## TAREFA SOLICITADA
Segundo o trecho do documento, de que cor era a blusa que D. Francinha vestia no caixão?

## TRECHO DO DOCUMENTO
Passados minutos, talvez uma hora e um pouco mais, recebemos a notícia que não queríamos receber. Infarto fulminante. Não havia o que ser feito. Apenas aconteceu. Olhávamos todos para as comidas quase todas prontas para comemorarmos o aniversário de meu irmão, e tudo me pareceu mais triste, e ninguém nem sequer as tocou. O que fizeram foi guardar toda aquela comida para o dia seguinte. O céu até chorou naquele fim de tarde. Choveu. E como choveu. Acho que choveu o resto da noite.

Meus pais me mandaram para a casa de uma amiga para dormir lá. Lembro-me que chorei ao tentar dormir, e não dormi, e senti medo também. Eu ainda acreditava que os mortos poderiam aparecer para nós, e fiquei imaginando ela aparecendo na porta do quarto... Crianças... Ao mesmo tempo eu pensava porque as pessoas tem que morrer? Porque Deus não as salva? Briguei com Deus. Fiquei com raiva de Deus. Eu já sentia o vazio, a tristeza e a raiva naquele momento, mas o restante eu só sentiria no dia seguinte. É que se completaria o meu não entendimento sobre o que é a morte. A confirmação do fim, apenas.

Já no dia seguinte fomos ao seu enterro – antes dela eu havia visto uma pessoa apenas no caixão, mas vi de longe, não me atrevia a chegar perto. Não sei o que se passava pela minha cabeça, mas a ideia de se aproximar de um caixão me aterrorizava. Alguns foram vê-la a cavalo, outros foram de carro mesmo. Nem me lembro de que eu fui.

Ela vestia uma blusa rosa. Nunca pensei que uma pessoa morta pudesse ser tão bonita. Ela estava serena, parecia que tinha até um sorriso de canto de boca, assim tão simples e feliz como era a D. Francinha. E fiquei observando as flores em sua volta, e o seu cabelo como estava preso de uma forma muito bonita. Tudo na expectativa de ver algum movimento, mínimo, qualquer que fosse. Mas não. Eu só via o seu sorriso de canto de boca. E sem nem entender ou tentar entender, nem mesmo esperar, me vi chorando nos braços de meu pai. Sufocada em um choro contido, mas que me saía de algum modo.

E quando chegou o momento final, derradeiro, em que o caixão descia e as flores eram jogadas sobre ele, minha mãe pediu para meu pai me retirar de lá. Afogava-me na barriga de meu pai, num choro que nem eu sabia que podia chorar, pois eu sabia que havia perdido uma pessoa, mais que uma pessoa, uma pessoa que me era incrível e tão acessível! Eu entendi a partir daquele momento o que era morrer, e o que ficava da morte: ficávamos nós. Todo o restante daquela realidade, todo o restante daquela vida que se fora. Nem fiquei para ver cobrirem o caixão de terra. E desde então me disse que nunca mais ficaria até o fim de um funeral.

## REGISTROS FORNECIDOS

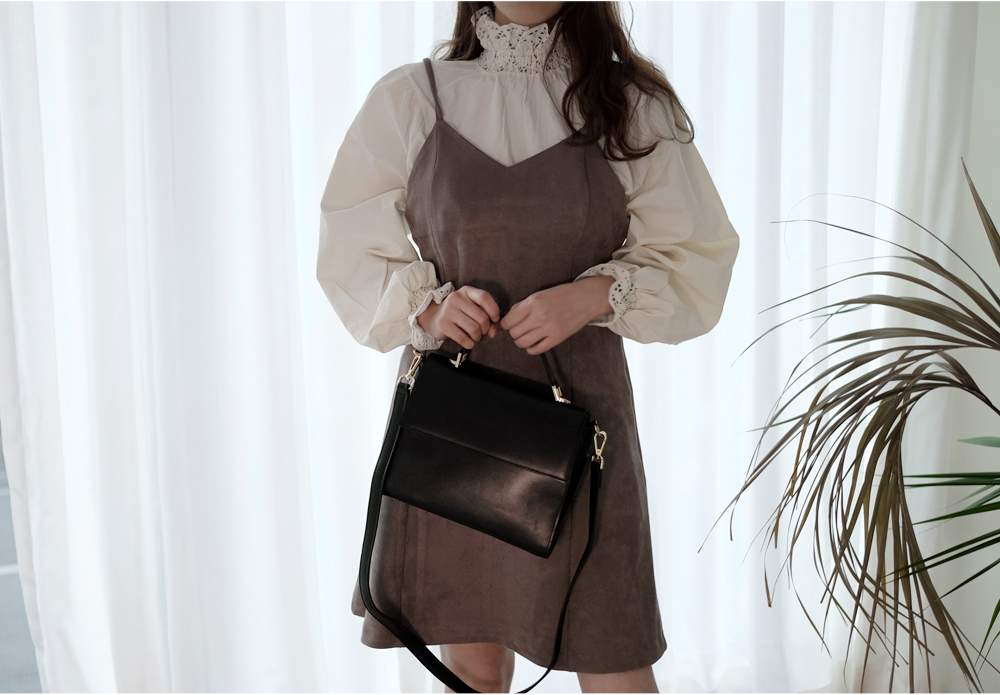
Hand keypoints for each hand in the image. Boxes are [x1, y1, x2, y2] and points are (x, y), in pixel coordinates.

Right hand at [416, 285, 500, 349]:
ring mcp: (448, 311)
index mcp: (466, 291)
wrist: (432, 317)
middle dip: (485, 328)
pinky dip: (469, 343)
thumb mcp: (470, 308)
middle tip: (481, 331)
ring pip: (474, 328)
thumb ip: (485, 316)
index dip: (494, 310)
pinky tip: (468, 343)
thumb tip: (493, 331)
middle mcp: (456, 298)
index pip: (484, 297)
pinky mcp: (443, 324)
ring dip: (477, 337)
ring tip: (474, 337)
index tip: (494, 319)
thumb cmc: (457, 313)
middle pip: (482, 317)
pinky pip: (463, 338)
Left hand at [499, 276, 614, 354]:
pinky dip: (531, 349)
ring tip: (525, 337)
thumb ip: (523, 305)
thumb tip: (509, 318)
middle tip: (518, 330)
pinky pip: (537, 349)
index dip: (505, 324)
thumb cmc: (563, 294)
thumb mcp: (540, 294)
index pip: (509, 320)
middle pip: (514, 333)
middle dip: (513, 332)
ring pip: (523, 343)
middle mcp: (539, 316)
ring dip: (520, 342)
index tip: (507, 324)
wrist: (586, 298)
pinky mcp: (557, 338)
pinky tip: (533, 344)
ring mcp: (549, 328)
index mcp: (533, 303)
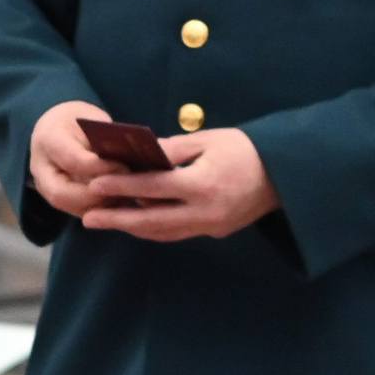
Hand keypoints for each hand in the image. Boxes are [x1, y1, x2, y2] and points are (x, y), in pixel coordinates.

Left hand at [76, 126, 278, 242]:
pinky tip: (137, 223)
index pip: (153, 187)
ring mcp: (211, 227)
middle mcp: (206, 212)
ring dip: (133, 227)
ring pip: (163, 233)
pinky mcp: (215, 232)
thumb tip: (137, 156)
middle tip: (88, 218)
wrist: (286, 175)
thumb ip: (172, 150)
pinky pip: (177, 233)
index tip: (96, 185)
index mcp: (204, 184)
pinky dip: (154, 229)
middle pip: (151, 220)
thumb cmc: (247, 150)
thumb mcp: (209, 140)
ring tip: (107, 221)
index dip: (122, 186)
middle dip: (117, 220)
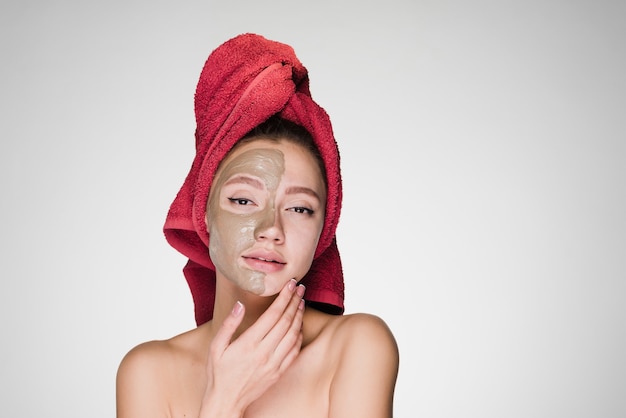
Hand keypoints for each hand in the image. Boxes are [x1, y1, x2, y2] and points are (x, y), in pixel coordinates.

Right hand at [200, 279, 304, 416]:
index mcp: (248, 343)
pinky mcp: (278, 372)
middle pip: (286, 321)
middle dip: (295, 301)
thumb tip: (240, 305)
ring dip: (299, 317)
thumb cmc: (218, 373)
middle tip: (300, 288)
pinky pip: (294, 351)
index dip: (284, 297)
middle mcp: (264, 352)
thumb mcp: (216, 346)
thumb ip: (229, 324)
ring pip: (293, 335)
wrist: (226, 402)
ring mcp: (273, 363)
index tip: (290, 284)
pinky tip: (299, 326)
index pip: (273, 314)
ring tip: (301, 303)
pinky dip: (299, 336)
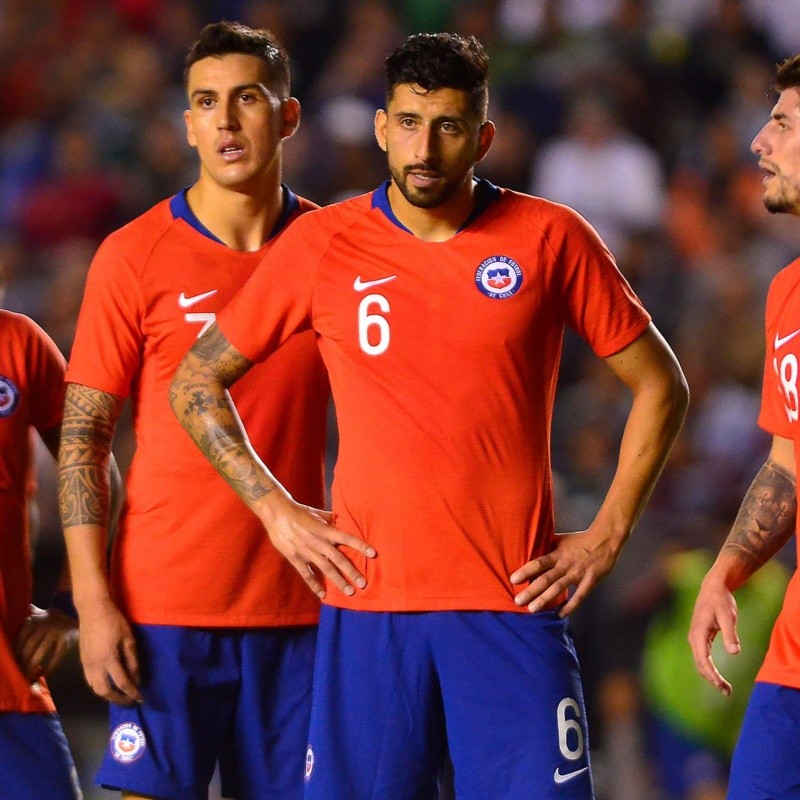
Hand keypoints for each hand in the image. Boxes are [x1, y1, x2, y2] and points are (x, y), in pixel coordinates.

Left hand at [15, 606, 77, 679]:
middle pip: (29, 646)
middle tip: (20, 672)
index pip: (21, 637)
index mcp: (36, 619)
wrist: (82, 620)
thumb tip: (23, 618)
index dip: (16, 651)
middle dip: (23, 661)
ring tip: (28, 676)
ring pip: (40, 652)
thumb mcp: (43, 615)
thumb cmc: (56, 621)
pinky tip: (44, 674)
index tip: (14, 661)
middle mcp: (45, 624)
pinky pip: (55, 657)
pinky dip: (49, 667)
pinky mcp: (66, 641)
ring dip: (33, 666)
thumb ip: (32, 617)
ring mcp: (56, 632)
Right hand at [75, 597, 142, 704]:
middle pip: (105, 691)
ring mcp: (86, 664)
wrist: (92, 610)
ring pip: (94, 688)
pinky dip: (99, 687)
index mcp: (108, 660)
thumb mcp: (129, 639)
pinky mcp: (82, 661)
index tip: (140, 699)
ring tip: (119, 696)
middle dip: (118, 699)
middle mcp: (95, 666)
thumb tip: (137, 678)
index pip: (122, 683)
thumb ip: (132, 660)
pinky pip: (89, 680)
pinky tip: (107, 684)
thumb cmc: (114, 621)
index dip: (132, 693)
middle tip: (129, 701)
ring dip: (107, 695)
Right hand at [262, 498, 375, 598]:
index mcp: (326, 530)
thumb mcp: (318, 513)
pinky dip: (315, 585)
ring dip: (338, 581)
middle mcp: (319, 542)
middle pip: (339, 559)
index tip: (373, 553)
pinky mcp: (296, 558)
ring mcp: (307, 551)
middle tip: (363, 583)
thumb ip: (331, 519)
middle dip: (352, 571)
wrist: (277, 513)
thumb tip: (343, 519)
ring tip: (350, 591)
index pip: (347, 538)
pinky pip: (307, 574)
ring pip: (326, 569)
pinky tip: (323, 595)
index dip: (360, 545)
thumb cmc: (300, 512)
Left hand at [510, 528, 621, 615]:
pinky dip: (570, 606)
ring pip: (558, 588)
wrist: (604, 540)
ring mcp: (577, 574)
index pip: (539, 563)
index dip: (526, 570)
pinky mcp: (590, 581)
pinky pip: (579, 596)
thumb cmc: (580, 541)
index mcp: (558, 554)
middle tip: (517, 601)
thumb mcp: (561, 541)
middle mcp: (565, 565)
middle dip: (531, 591)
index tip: (513, 579)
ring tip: (532, 609)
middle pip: (545, 579)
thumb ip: (548, 548)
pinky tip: (560, 615)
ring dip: (545, 599)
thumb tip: (531, 549)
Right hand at [688, 574, 739, 696]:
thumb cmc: (721, 601)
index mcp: (698, 633)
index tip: (722, 686)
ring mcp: (696, 638)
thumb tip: (734, 653)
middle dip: (712, 679)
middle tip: (728, 693)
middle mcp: (694, 638)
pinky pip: (703, 657)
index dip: (712, 675)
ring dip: (711, 676)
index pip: (702, 660)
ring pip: (700, 662)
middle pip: (700, 664)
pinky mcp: (701, 637)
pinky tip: (718, 675)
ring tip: (725, 688)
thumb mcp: (728, 616)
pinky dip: (710, 668)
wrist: (713, 588)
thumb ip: (730, 634)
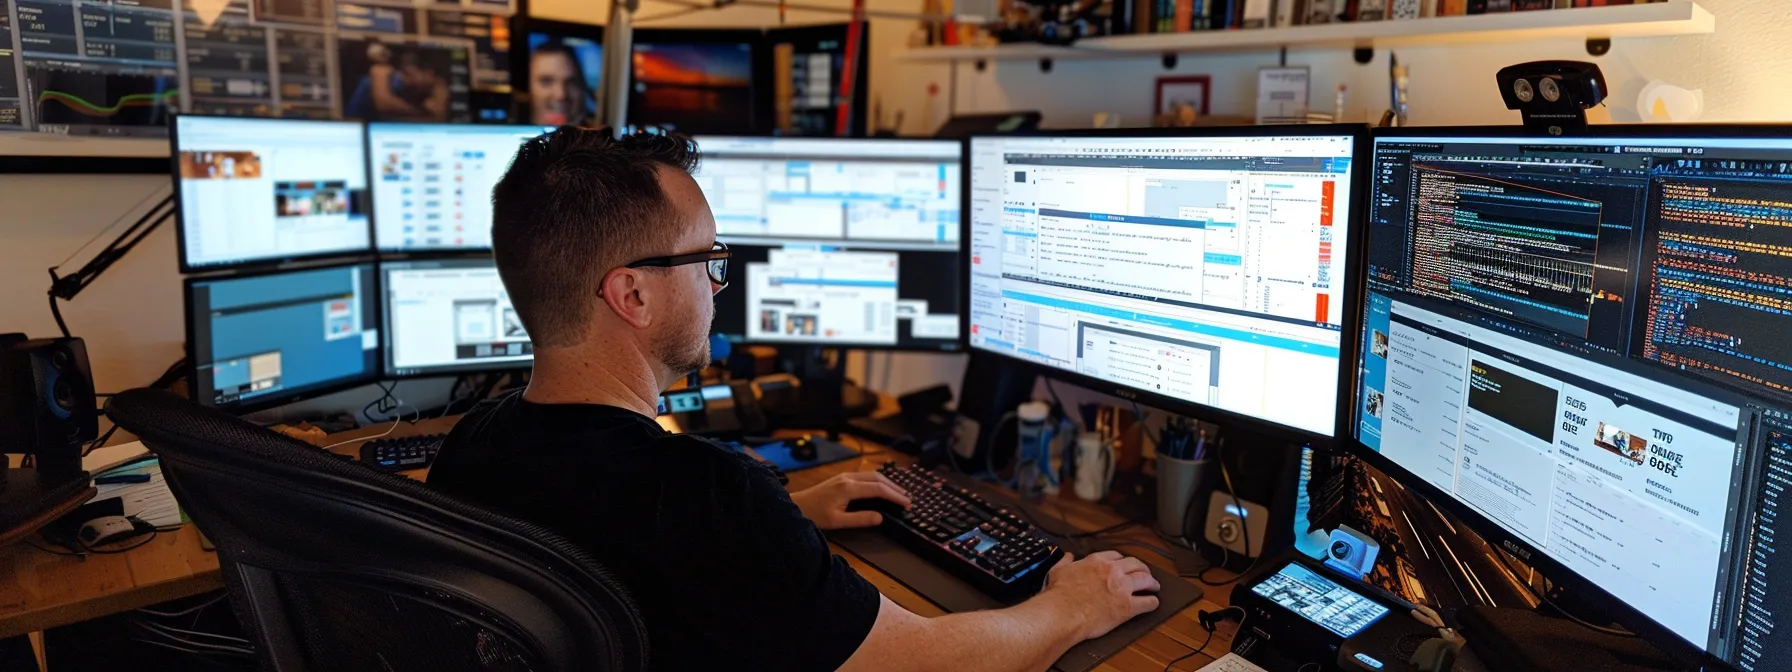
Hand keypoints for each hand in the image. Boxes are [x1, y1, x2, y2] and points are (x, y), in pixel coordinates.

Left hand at [791, 472, 911, 530]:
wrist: (796, 506)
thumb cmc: (815, 515)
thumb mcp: (838, 521)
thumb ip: (860, 519)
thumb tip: (881, 517)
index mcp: (849, 488)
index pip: (879, 489)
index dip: (895, 496)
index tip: (907, 504)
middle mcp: (849, 478)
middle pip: (878, 478)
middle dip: (895, 488)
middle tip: (908, 499)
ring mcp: (845, 476)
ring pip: (872, 475)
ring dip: (888, 483)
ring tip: (899, 493)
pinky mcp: (842, 478)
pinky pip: (866, 476)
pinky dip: (878, 481)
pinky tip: (882, 488)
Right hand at [1040, 551, 1160, 639]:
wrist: (1062, 613)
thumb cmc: (1059, 596)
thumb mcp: (1058, 571)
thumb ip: (1065, 562)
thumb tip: (1068, 557)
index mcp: (1097, 562)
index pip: (1116, 556)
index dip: (1122, 561)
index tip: (1124, 565)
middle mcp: (1113, 571)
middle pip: (1135, 564)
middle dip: (1142, 568)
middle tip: (1144, 573)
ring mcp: (1122, 588)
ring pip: (1146, 580)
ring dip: (1152, 583)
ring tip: (1154, 586)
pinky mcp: (1127, 607)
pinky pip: (1148, 602)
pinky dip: (1152, 602)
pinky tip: (1153, 603)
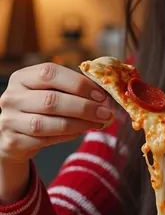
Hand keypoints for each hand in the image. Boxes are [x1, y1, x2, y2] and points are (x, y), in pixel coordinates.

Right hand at [0, 62, 113, 202]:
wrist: (15, 136)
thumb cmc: (40, 109)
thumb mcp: (50, 92)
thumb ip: (72, 89)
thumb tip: (105, 96)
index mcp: (22, 77)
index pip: (50, 73)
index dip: (78, 83)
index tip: (101, 95)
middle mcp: (11, 97)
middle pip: (51, 100)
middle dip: (84, 107)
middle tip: (105, 113)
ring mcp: (9, 120)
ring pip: (48, 123)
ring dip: (78, 124)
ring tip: (97, 123)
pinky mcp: (12, 141)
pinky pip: (44, 140)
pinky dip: (67, 136)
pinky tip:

## RESULTADO DA TAREFA
Rosa.